Christine a 47 ans.Elle vient d'emménager dans la «maison de stabilisation» de la rue Servan (Paris, XIème). Une structure réservée aux femmes, où l'on se pose un peu, après de l'errance, une vie à la rue ou un parcours chaotique. Le bâtiment est neuf. On croise la nouvelle locataire en visitant les lieux avec l'architecte, Christine Rousselot. Que pense l'habitante de l'endroit? «En fait, ici, c'est magnifique...» Apprenant que la conceptrice est devant elle, Christine trouve «pas étonnant que ce soit une femme qui l'ait fait».
Christine partage sa chambre avec Sarah. La configuration en longueur a permis de créer deux espaces séparés où chacune a son intimité. Sarah, apprenant qu'elle a l'architecte sous le nez, s'exclame: «Ah, on m'avait dit que c'était une dame qui avait fait ça et que ce soit une dame, ça fait plaisir...». Sarah a connu «tout un parcours». Pour juger des lieux, elle a l'oeil sûr. Elle appelle la cour intérieure «la place du village». Un vrai compliment. En bas, dans la cour, il y a un peu de verdure, de quoi s'asseoir et une ambiance de calme protecteur.

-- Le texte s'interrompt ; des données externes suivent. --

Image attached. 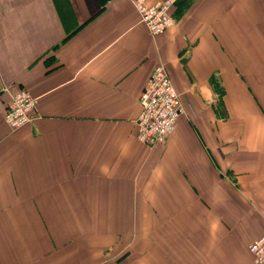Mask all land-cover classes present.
Segmentation results:
<instances>
[{"label":"crops","instance_id":"crops-1","mask_svg":"<svg viewBox=\"0 0 264 264\" xmlns=\"http://www.w3.org/2000/svg\"><path fill=\"white\" fill-rule=\"evenodd\" d=\"M131 3L0 0V264H254L264 0H177L155 36ZM157 63L182 112L149 147L136 119ZM4 87L36 97L31 122L8 127Z\"/></svg>","mask_w":264,"mask_h":264},{"label":"built area","instance_id":"built-area-1","mask_svg":"<svg viewBox=\"0 0 264 264\" xmlns=\"http://www.w3.org/2000/svg\"><path fill=\"white\" fill-rule=\"evenodd\" d=\"M130 1L136 8L140 21L145 24L151 35H158L171 27L173 19L169 11L177 0H157L150 4L145 0ZM2 90L9 96L4 112V120L8 127L15 129L31 122L36 109V97L27 89L11 92L4 87ZM178 95L165 67L162 63H157L145 81L138 99L141 107L136 119L135 138L138 141L149 147L165 141L182 112V103ZM248 250L254 264H264V233L251 241Z\"/></svg>","mask_w":264,"mask_h":264},{"label":"rangeland","instance_id":"rangeland-1","mask_svg":"<svg viewBox=\"0 0 264 264\" xmlns=\"http://www.w3.org/2000/svg\"><path fill=\"white\" fill-rule=\"evenodd\" d=\"M130 232L132 233L131 235H130ZM150 232V237H151V231H149ZM137 233V231H129V244H128V247L126 246V248L121 252L122 254H123V257L125 256V255H127L126 254V251H128L129 252V255H130V253H133V256L135 257L137 254H140L141 253V251H140V249H142V245H143V243H141V241H140V239H137V235H138V233ZM148 237V236H147ZM120 243V240H119V242H118V244ZM114 247L115 246H113L112 247V249H114ZM146 247H148L149 249L145 252V256H147V255H150L151 257H153V254H154V248H153V246H151V243L149 244V245H146ZM198 248H200V247H196V246H193V253H197L196 252V250L198 249ZM113 252V251H112ZM125 252V253H124ZM138 252H140V253H138ZM156 252L157 251H155V254H156ZM198 254V253H197ZM118 255H120V252H119V254ZM132 256V257H133ZM144 256V257H145ZM131 257V258H132ZM162 263L161 264H169V262L168 261H161ZM180 262L181 263H184L183 261H181L180 260ZM128 264H137L136 262H134V263H132L131 261H129V262H127ZM154 262L151 260V261H148V262H142V263H139V264H153ZM188 263V262H187ZM192 263H194L195 264V262H192Z\"/></svg>","mask_w":264,"mask_h":264}]
</instances>
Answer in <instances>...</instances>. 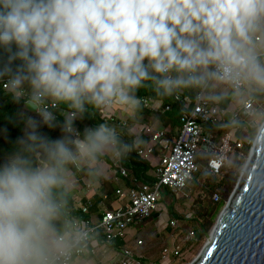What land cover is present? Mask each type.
<instances>
[{"label": "clouds", "instance_id": "obj_1", "mask_svg": "<svg viewBox=\"0 0 264 264\" xmlns=\"http://www.w3.org/2000/svg\"><path fill=\"white\" fill-rule=\"evenodd\" d=\"M0 84L22 106L0 126V264H84L95 228L73 210L76 171L98 180L134 142L78 121L134 112L144 88L264 96V0H0Z\"/></svg>", "mask_w": 264, "mask_h": 264}, {"label": "built area", "instance_id": "obj_2", "mask_svg": "<svg viewBox=\"0 0 264 264\" xmlns=\"http://www.w3.org/2000/svg\"><path fill=\"white\" fill-rule=\"evenodd\" d=\"M4 90L5 87L2 84ZM140 103L147 108H152L153 102L149 97H141ZM174 99L178 101L183 108V113L180 116V130L178 134L171 136V147L168 153L159 156L157 163L153 166L152 176L154 181L143 182L131 187H117L116 194L118 195L117 205L113 208L103 206L98 214V219L92 217H84L94 228L95 235L93 242L96 245L89 246L86 255L94 253L95 250L101 249L104 252L106 242L115 238H120L127 244L119 251L118 264H163L162 261L166 258L170 260L166 264H182L183 255L181 253L182 246L174 243V246L169 249L167 246H162L160 249L159 260L149 261L143 255L142 246L144 244L142 238L131 237L132 245L129 246L126 228L132 224L143 221L150 217L157 207L161 198V190L163 187L168 188L171 192H183L189 180L195 172L199 171L198 155L207 153L211 149L209 158L207 160L204 171L207 174H217L222 169L224 163L227 161L229 153L233 146L241 148L243 146L241 139H239L238 132L241 131L242 124L238 123L237 127L232 126L230 130L224 133L218 145L212 139V135L205 129V126H215L217 123L223 121L227 115V110L221 108L208 98H204L203 92L198 91L194 100L182 92L174 95ZM254 99L248 104H242L241 107L232 114L231 119L238 116H248L254 111ZM165 109H169L166 106ZM105 119L114 117L112 112L102 111ZM219 116L223 118L220 120ZM122 125L129 124L127 119L120 120ZM230 121V120H228ZM140 131H144L150 136L154 142H159L166 138V132L163 129H155L149 125H142ZM204 147V148H202ZM137 154L142 158L148 159L152 156V149L150 146H138ZM120 158L117 159L114 169L113 179L115 181L121 180L127 176V171L119 163ZM111 168V166H110ZM77 182L79 179L76 177ZM80 182L88 183L85 179ZM91 183L86 184L90 187ZM213 200L216 202L220 199L218 193L212 194ZM86 212V207H83ZM189 216H186L188 218ZM171 228H178V219L171 218L168 224ZM194 232L188 231L181 239L182 244L193 239ZM130 239V238H129ZM132 246V247H131Z\"/></svg>", "mask_w": 264, "mask_h": 264}, {"label": "trees", "instance_id": "obj_3", "mask_svg": "<svg viewBox=\"0 0 264 264\" xmlns=\"http://www.w3.org/2000/svg\"><path fill=\"white\" fill-rule=\"evenodd\" d=\"M197 92L198 90H184L182 91V94L188 95L194 100ZM137 95L139 98L149 97L154 106L152 108H147L140 103L139 108L134 112L132 110L125 111V109L117 106L115 110L111 111L114 114V117L111 119H105L101 110L93 109L90 110L84 119L78 121V127L81 130L86 126H92L102 122L115 124L122 129L124 139L129 142H134L131 151L120 157L119 160L120 165L127 171V176L121 179V185L123 187H131L139 183L152 182L155 180L150 173L152 172L153 165L149 160L142 158L137 154L138 146H150L153 154L158 155L166 153L165 148L161 147L159 142L152 141L147 133L144 131H140L139 134L136 133V130L139 131V125H149L155 129H163L168 136L172 135L173 132L177 135L181 126L180 116L183 113L182 105L174 99V96L161 98L148 88L140 89ZM255 98L264 101V96H257ZM212 101L224 109H226L229 104L228 98L219 102ZM166 106H169V109L166 110ZM21 107V105L11 103L10 98L6 94V90H4L2 84H0V126L5 124V117L7 115H15ZM124 112L128 114L124 115ZM121 118H126L129 121V124L126 126L122 125L120 121ZM235 124L236 120L232 119L230 122L226 123L221 121L215 126H205V129L211 133L214 141L226 130L224 126ZM257 129L258 121L251 122L249 128L250 138L257 134ZM9 131L13 137L17 134V130L11 126H9ZM51 135H58V133L53 132ZM142 137L143 141L141 142L140 140ZM245 141L246 142H244L241 148H236L235 145L233 146L232 151L228 155L227 161L224 163L219 173L206 174V178L202 183H199V185L196 186L202 188L206 192V197L200 202L197 210L191 212L190 215L188 214V218H186L185 215L178 214L174 211L173 204L176 196L175 193L171 192L166 187L162 188L161 196H167L165 205L167 206L168 212L173 218L178 219L180 224L181 229L178 230V236L175 242L182 246V264L186 261L185 257L187 255L184 257L185 253L194 250L201 241L209 235L211 225L214 222L216 215L225 204L226 194L232 189L234 183L237 181L244 157L249 151L248 139ZM9 148L10 145L0 138V156L6 153ZM105 160L109 161L108 157H106ZM111 168L113 170L116 169L114 165H112ZM113 175L114 173H112V177ZM75 177L79 179V182L81 179H85L86 181L98 184L96 191H93L91 195L82 198L80 206H75L72 196L73 210L77 215L83 218L92 217L98 214L103 206L113 208L117 205L118 195L115 192L116 186L115 183L111 181L110 177L107 178V176L103 174L98 180L94 181L82 171H76ZM80 183L84 185L83 182ZM214 192L218 193L220 196V199L216 202L209 200ZM160 201H162L161 198ZM83 207H86V212L83 211ZM166 229L172 230L169 225L166 226ZM190 230L194 232L193 239L182 244L181 239L184 237L185 233ZM126 244L127 243L120 238H115L106 242L107 248L116 253H119L120 249Z\"/></svg>", "mask_w": 264, "mask_h": 264}, {"label": "rangeland", "instance_id": "obj_4", "mask_svg": "<svg viewBox=\"0 0 264 264\" xmlns=\"http://www.w3.org/2000/svg\"><path fill=\"white\" fill-rule=\"evenodd\" d=\"M219 91L220 90L217 89L215 93L203 92V96H204V98H206L207 96L209 98L210 95H214V94L218 93ZM228 100H229V104L226 108V110L228 112L227 115L224 118L222 116H219V119L221 120L223 118L225 123L230 122L228 120H232L231 119L232 114L234 112H236L242 105V104L234 102L230 97H228ZM253 104H254V111L252 114H250L248 116H245V115L238 116V117L234 118V120H236V124H235L236 126L235 125H229L230 127H232V126L237 127L238 123L241 122V124H242L241 131L238 132L239 139H241L242 144H244V142H246L245 140L248 139V150H250L251 144L253 143V140L255 138V136L250 138L249 128H250L251 122L258 121V127H259L264 121V101L260 100L258 98L257 99L254 98ZM116 108H117V106H114L112 110H115ZM111 111H108V113ZM125 111H126V109H125ZM124 113H125L124 115L128 114L126 112H124ZM121 119H126V118H121ZM141 126L142 125H139V127H138L139 131L136 130L137 134L140 133V127ZM229 126H224L226 130L214 140V143L216 145H218L221 136L224 133H226L228 130H230ZM173 134H174V132L170 136H168L166 134V138H163L160 141V146L165 148L166 153H168V151L170 150L171 136H173ZM249 139H250V141H249ZM140 141L141 142L143 141V137ZM248 154H249V151L244 157L243 164L239 170L238 178H239L240 173L244 167V164H245V161L248 157ZM161 155H163V154H158V155L152 154V156L149 157L147 160H149L151 162V164L154 166L157 163L159 156H161ZM208 158H209L208 153H202V151L199 153V155H198L199 171H197L193 174L192 179L188 181L187 186L183 190V192H179V193H177V196H175L173 209L178 214L189 216L191 212H194L195 210H197V207L200 204V202H202L203 199L206 197V192L202 188H198L196 186L199 185V183L201 184L202 181L206 178L207 173H205V171L203 169L206 166ZM108 159H109V161L105 160L104 174L107 176V178H109V177L111 178V181L113 183H115L116 188L117 187L124 188L121 185V180L115 181L112 177V173H114L113 172L114 170L112 169L113 167L110 168V166L114 165V167H116L115 164H117V159H112L110 157H108ZM150 173L152 174V172H150ZM238 178H237V180H238ZM75 181H76L75 187H74L71 194H72V196L73 195L75 196V197H73L74 203L78 204L80 206L82 198H84V196L91 194L93 191H96L98 184L88 182V183H91L90 187H88V186H86V184H88V183L82 185L80 182H77L76 177H75ZM236 183H237V181L234 183L232 189L226 194L225 203L228 201L231 193L235 189ZM161 199H162V201L158 202L156 209L154 210L153 214L150 217L144 219L141 222H138V223H135V224L128 226L125 230L127 237H128V242L130 241L129 246L132 245L131 240L134 237L143 239L144 244H143L141 250L143 251V255H145L146 257H148L150 259L149 261H151V260L152 261H156V260L158 261L159 260L160 249L162 248V246L165 245V246L169 247V249L172 248L174 246L176 239H177L178 230L181 229L180 224H179L178 228H174V229L172 228V230L166 229V226L168 224V220L173 218V217L170 215V213L168 212L167 206L165 205L167 196L162 195ZM209 200L214 202L212 195L210 196ZM217 215L214 219V222L211 225L210 231L216 222ZM92 218L97 220L98 216L94 215V216H92ZM209 235H210V232H209ZM209 235L206 236V238H204L201 241V243L194 250H191V252H189V253H185L184 257L186 255L187 256L185 257L186 261L184 262V264H190L193 261V259L197 257V255L201 251L202 247L204 246L205 242L207 241ZM131 237H133V238L131 239ZM92 245L93 246L96 245V242H93ZM152 256L154 258H152ZM119 257L120 256L118 253L112 252L111 249H108L107 246H105L104 252L101 251V249L95 250L94 253L85 255L84 261H87V263H85V264H94V261L96 262V264H111V263L112 264H118ZM169 260H170V258L168 257V258L164 259L162 261V263L166 264Z\"/></svg>", "mask_w": 264, "mask_h": 264}, {"label": "water", "instance_id": "obj_5", "mask_svg": "<svg viewBox=\"0 0 264 264\" xmlns=\"http://www.w3.org/2000/svg\"><path fill=\"white\" fill-rule=\"evenodd\" d=\"M190 264H264V137L255 135L235 189Z\"/></svg>", "mask_w": 264, "mask_h": 264}, {"label": "crops", "instance_id": "obj_6", "mask_svg": "<svg viewBox=\"0 0 264 264\" xmlns=\"http://www.w3.org/2000/svg\"><path fill=\"white\" fill-rule=\"evenodd\" d=\"M89 195H91V194H89ZM89 195H87V196H89ZM73 197H75V196L73 195ZM75 206H79V205H78V204H75ZM131 247H132V246H131ZM145 258L148 259V260H150V259H149L148 257H146V256H145ZM152 258H154V257L152 256ZM152 258H151V259H152ZM84 259H85V258H84ZM151 261H152V260H151ZM85 263H87V261H84V264H85ZM94 264H96L95 261H94ZM111 264H112V263H111Z\"/></svg>", "mask_w": 264, "mask_h": 264}]
</instances>
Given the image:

Le bâtiment de la rue Servan est un ensemble qui comprend les 53 lits de la maison de stabilisation et les 21 studios de la maison relais. La première structure est faite pour des séjours temporaires. Ce n’est pas de l’herbergement d’urgence mais cela assure les quelques semaines ou mois nécessaires pour se reconstruire un peu, chercher du travail. Ce sont des chambres, avec une salle à manger commune, une buanderie, une bibliothèque. Quand on habite ici, on n’est pas encore dans un vrai logement.
«Il faut en même temps que les femmes se stabilisent et qu’elles aient envie de partir aussi»
, résume Sarah.
La maison relais, elle, comporte 21 studios, dans lesquels les habitants ont un vrai statut de locataire. Le séjour peut durer de quelques mois à quelques années.
Les deux structures se répartissent dans deux bâtiments. Un ancien en meulière, qui était une chaudronnerie. La maison de maître et les ateliers abritent désormais la maison relais. A l’arrière, la maison de stabilisation est dans une construction neuve. Au milieu se trouve la cour.
Ce qui frappe dans ce projet, c'est son élégance, au bon sens du mot. C'est élégant d'avoir soigné les huisseries, les détails, le niveau de finition, le dessin. Christine Rousselot, l'architecte, dit que ce résultat est aussi dû «à l'entreprise SRC (une filiale de Vinci, ndlr), qui a très bien suivi le chantier». Ce n'est pas ce qu'on entend le plus souvent dans les récits des professionnels. L'architecte souligne aussi le rôle positif du maître d'ouvrage, la Régie immobilière de la Ville de Paris. Et les «bonnes relations avec les utilisateurs» qui travaillent ici. Là aussi, le cas n'est pas fréquent.
Enfin, dernière exception, ce projet qui loge des pauvres n'a fait râler personne dans le quartier. A Paris, cet esprit de tolérance se fait rare. Dans son édition papier du 16 septembre, Le Moniteur, hebdomadaire du bâtiment et des travaux publics, racontait comment il avait fallu «cinq ans pour construire neuf logements» sociaux rue Marcadet (XVIIIème), dont une année pour batailler avec des riverains «mobilisés d'emblée contre l'idée de voir éclore un tel programme dans leur rue». Ce genre d'épisode devient courant.
Aussi, quand l’histoire se passe autrement et que le métier de l’architecte trouve tout son sens, on peut prendre un instant pour le raconter.
Maison de stabilisation et maison relais à Paris. Maître d’ouvrage: RIVP. Gérance: Centre d’action sociale protestant. Architecte: Christine Rousselot. Ariane Jouannais et Jean-matthieu Houppe, architectes associés.